To-do item: Print every one of the records below word for word, leaving out the pictures.

Dataset content:
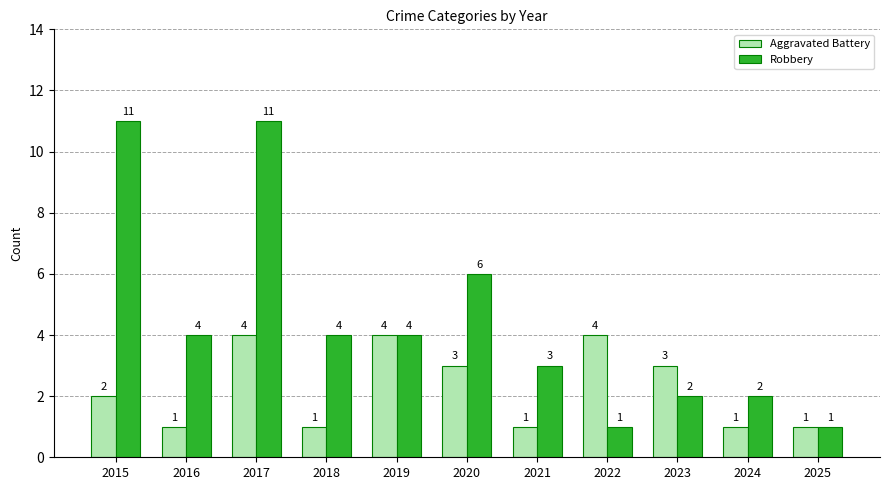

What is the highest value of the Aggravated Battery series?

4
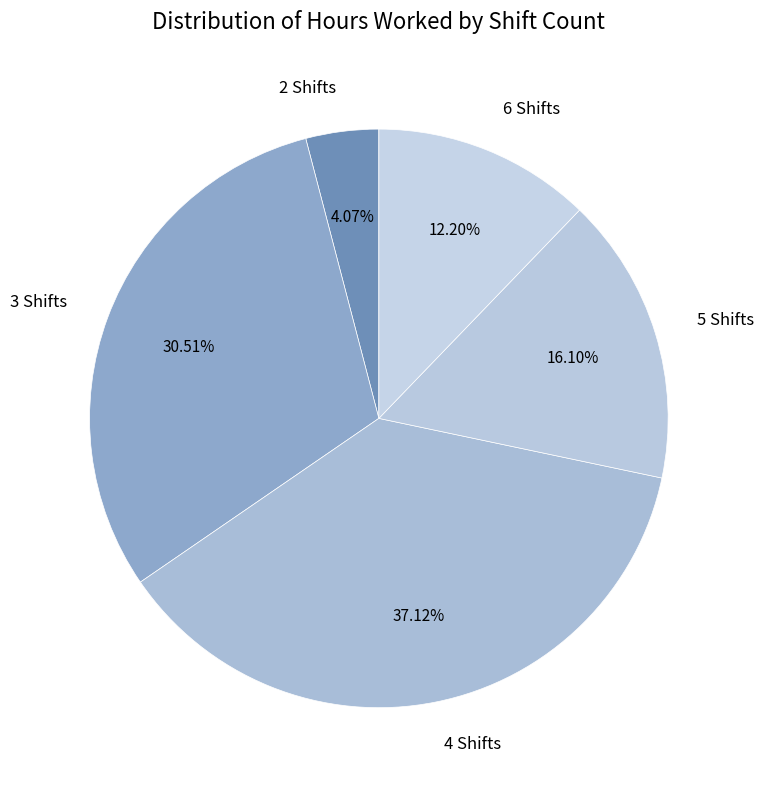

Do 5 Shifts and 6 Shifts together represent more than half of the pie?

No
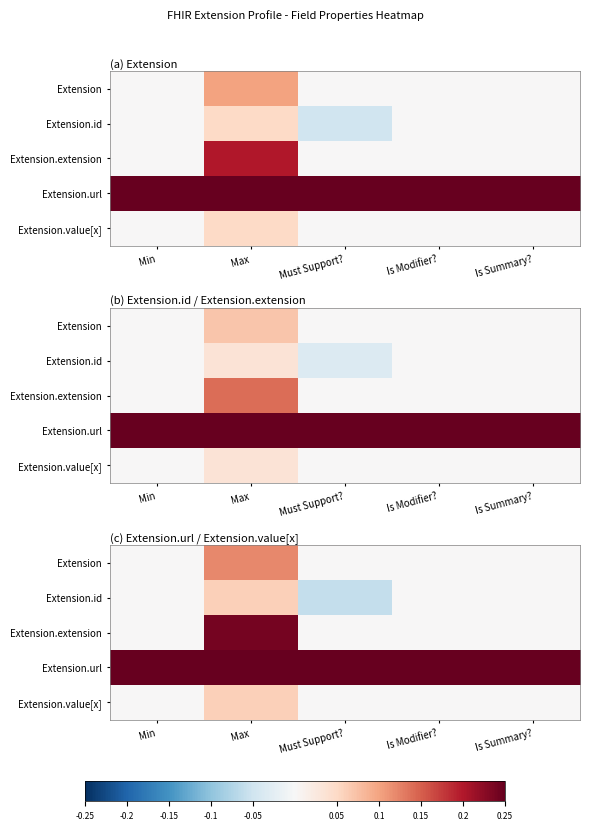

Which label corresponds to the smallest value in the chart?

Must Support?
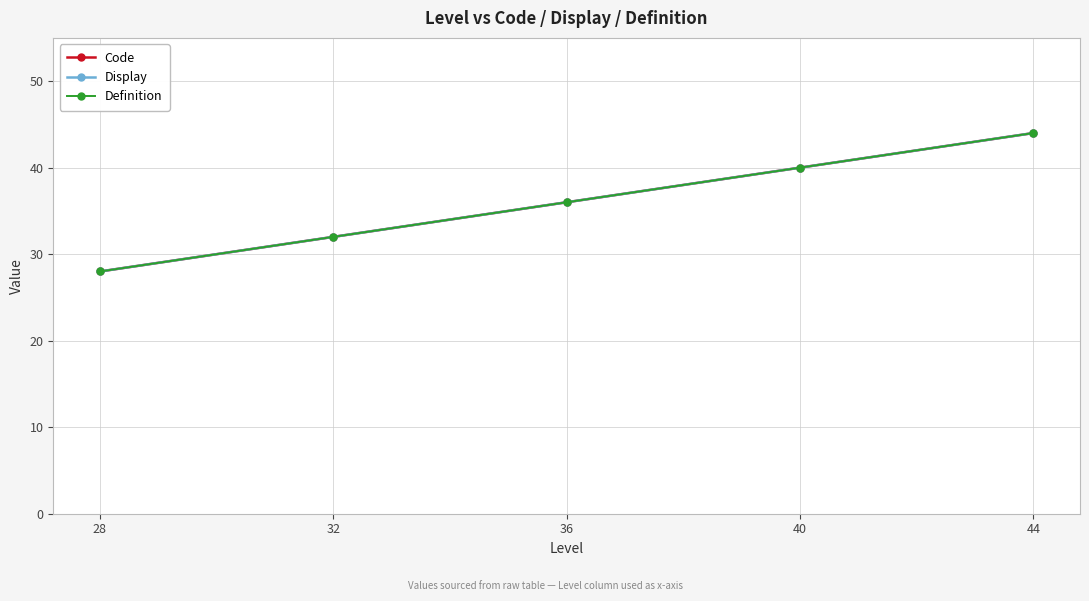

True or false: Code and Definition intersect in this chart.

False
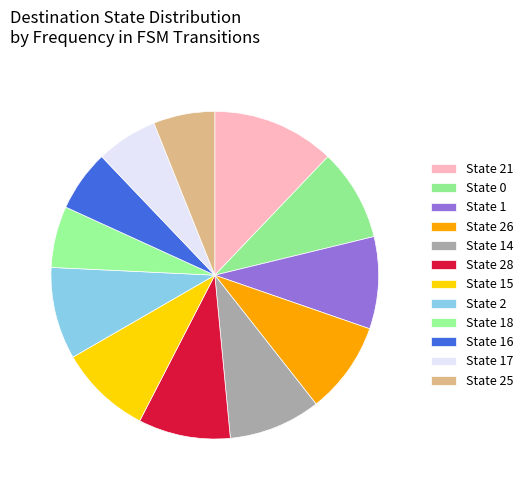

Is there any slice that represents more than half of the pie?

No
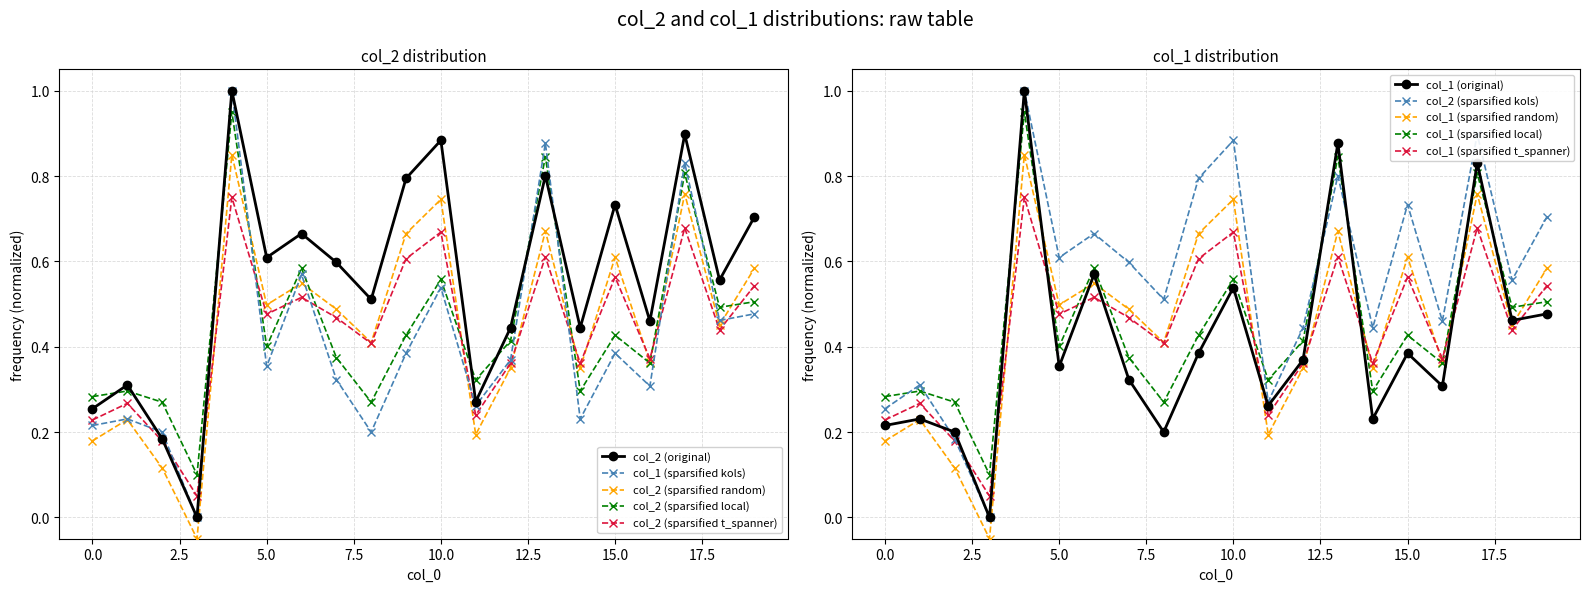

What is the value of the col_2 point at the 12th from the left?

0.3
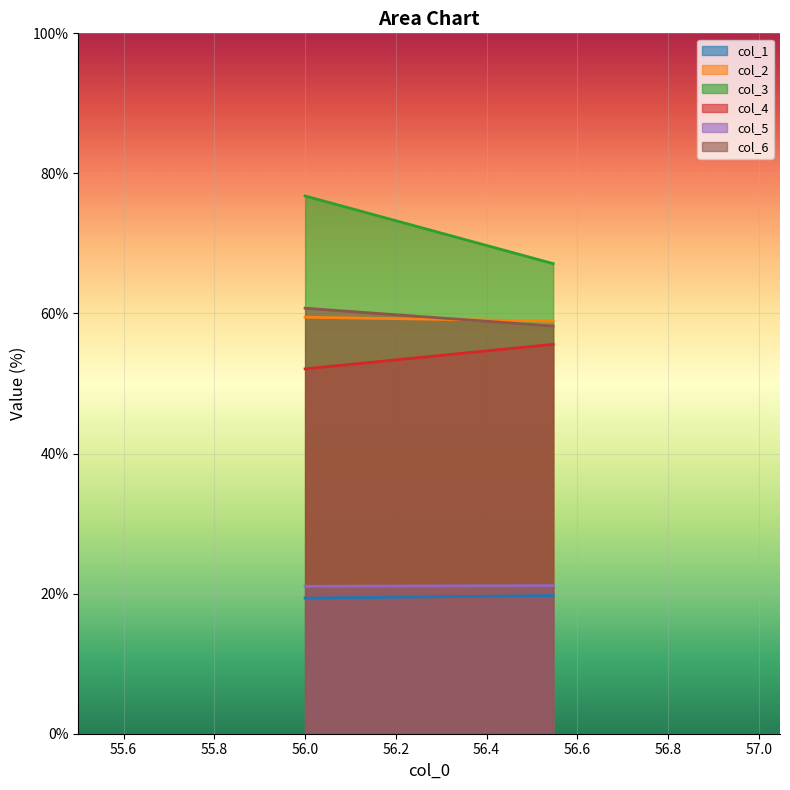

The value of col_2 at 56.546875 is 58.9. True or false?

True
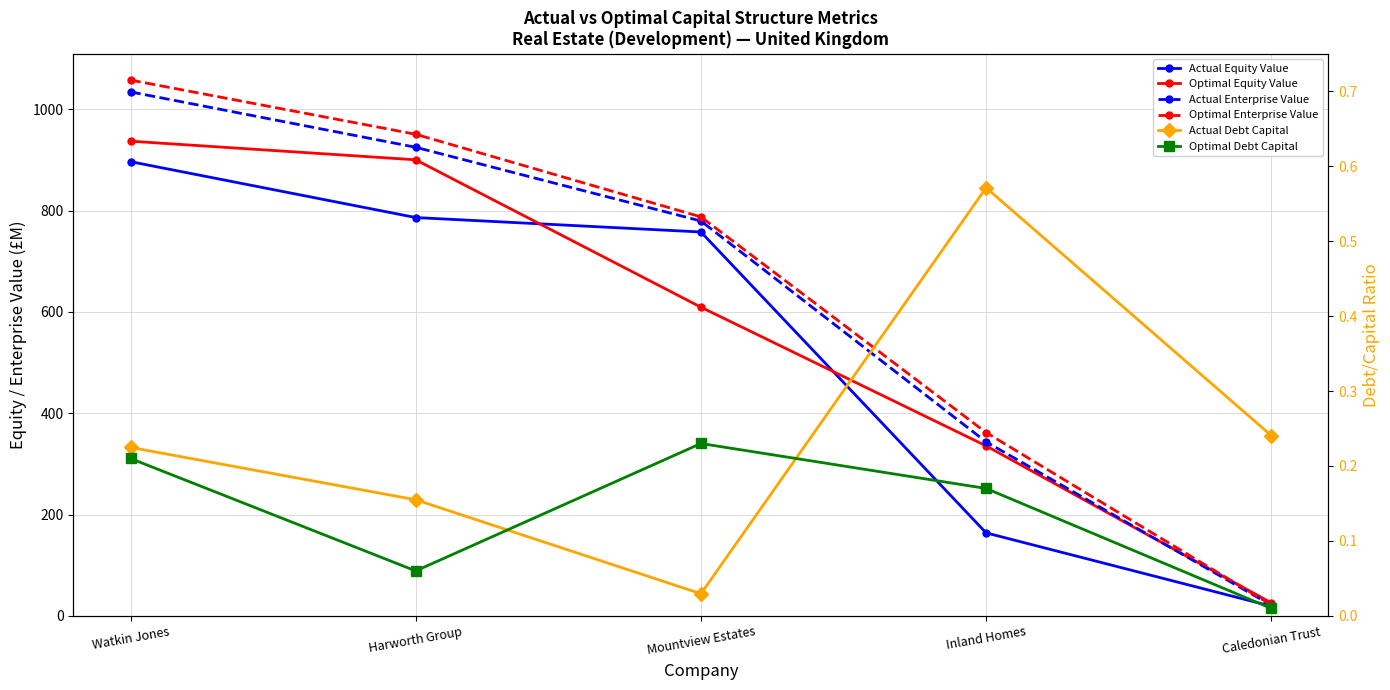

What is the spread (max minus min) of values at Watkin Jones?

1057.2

Result of the exercise:
What is the highest value of the Aggravated Battery series?

4

Do 5 Shifts and 6 Shifts together represent more than half of the pie?

No

Which label corresponds to the smallest value in the chart?

Must Support?

True or false: Code and Definition intersect in this chart.

False

Is there any slice that represents more than half of the pie?

No

What is the value of the col_2 point at the 12th from the left?

0.3

The value of col_2 at 56.546875 is 58.9. True or false?

True

What is the spread (max minus min) of values at Watkin Jones?

1057.2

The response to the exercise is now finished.